* **Work request**
Tell how many lines below include the word "Názov". Only the number should appear.

* **Data in this exercise**
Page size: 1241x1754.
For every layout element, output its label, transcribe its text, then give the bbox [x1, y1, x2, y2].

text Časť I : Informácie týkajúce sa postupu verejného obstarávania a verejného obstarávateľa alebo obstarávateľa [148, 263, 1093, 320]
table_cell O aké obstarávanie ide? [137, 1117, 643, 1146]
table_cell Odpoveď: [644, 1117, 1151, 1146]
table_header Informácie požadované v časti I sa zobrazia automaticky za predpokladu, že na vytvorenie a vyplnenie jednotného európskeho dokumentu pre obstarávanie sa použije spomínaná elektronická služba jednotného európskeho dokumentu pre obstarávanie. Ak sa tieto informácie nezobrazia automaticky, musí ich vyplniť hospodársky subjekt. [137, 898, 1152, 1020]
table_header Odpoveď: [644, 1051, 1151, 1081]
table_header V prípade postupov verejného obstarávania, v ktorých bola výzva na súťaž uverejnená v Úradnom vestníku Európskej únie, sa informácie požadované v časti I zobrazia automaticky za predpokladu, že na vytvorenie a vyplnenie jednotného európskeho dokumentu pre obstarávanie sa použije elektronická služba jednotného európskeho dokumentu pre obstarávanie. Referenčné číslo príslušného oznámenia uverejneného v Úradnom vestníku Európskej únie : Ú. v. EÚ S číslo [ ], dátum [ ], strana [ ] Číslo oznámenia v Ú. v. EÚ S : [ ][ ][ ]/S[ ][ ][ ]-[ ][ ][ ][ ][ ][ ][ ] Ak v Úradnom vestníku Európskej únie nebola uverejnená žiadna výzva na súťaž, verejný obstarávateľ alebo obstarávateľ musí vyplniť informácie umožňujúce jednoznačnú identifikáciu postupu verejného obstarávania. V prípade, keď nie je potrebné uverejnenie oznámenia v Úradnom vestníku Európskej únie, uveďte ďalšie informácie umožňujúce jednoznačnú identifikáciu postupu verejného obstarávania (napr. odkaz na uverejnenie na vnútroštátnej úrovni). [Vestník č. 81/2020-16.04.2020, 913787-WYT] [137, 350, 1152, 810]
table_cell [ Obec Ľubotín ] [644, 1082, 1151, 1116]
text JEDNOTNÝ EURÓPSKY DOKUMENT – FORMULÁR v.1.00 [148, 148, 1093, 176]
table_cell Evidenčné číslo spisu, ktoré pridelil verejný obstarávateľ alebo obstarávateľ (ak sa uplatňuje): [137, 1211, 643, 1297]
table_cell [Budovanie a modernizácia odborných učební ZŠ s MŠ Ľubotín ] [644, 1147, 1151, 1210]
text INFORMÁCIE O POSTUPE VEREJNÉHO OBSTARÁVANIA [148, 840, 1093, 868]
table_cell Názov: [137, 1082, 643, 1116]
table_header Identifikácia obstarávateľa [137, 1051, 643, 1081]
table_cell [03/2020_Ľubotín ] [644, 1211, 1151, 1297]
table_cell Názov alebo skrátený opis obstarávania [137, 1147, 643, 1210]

* **Expected output**
2